--- START ---
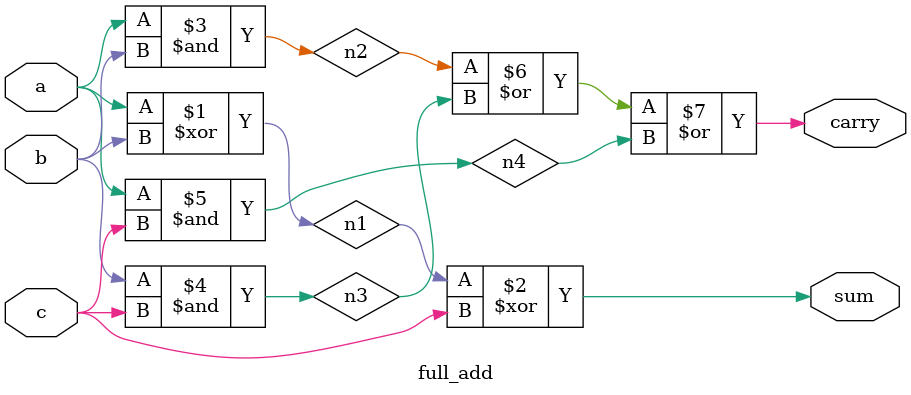
<source format=v>
module full_add (a,b,c,sum,carry);

  input a,b,c;
  output sum;
  output  carry;
  wire n1,n2,n3,n4;
  
  xor(n1,a,b);
  xor(sum,n1,c);
  and(n2,a,b);
  and(n3,b,c);
  and(n4,a,c);
  or(carry,n2,n3,n4);
  
endmodule

</source>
--- END ---
ASSIGNMENT =
Show every line from the listing that contains "carry".

ANSWER TO THE EXERCISE =
module full_add (a,b,c,sum,carry);
  output  carry;
  or(carry,n2,n3,n4);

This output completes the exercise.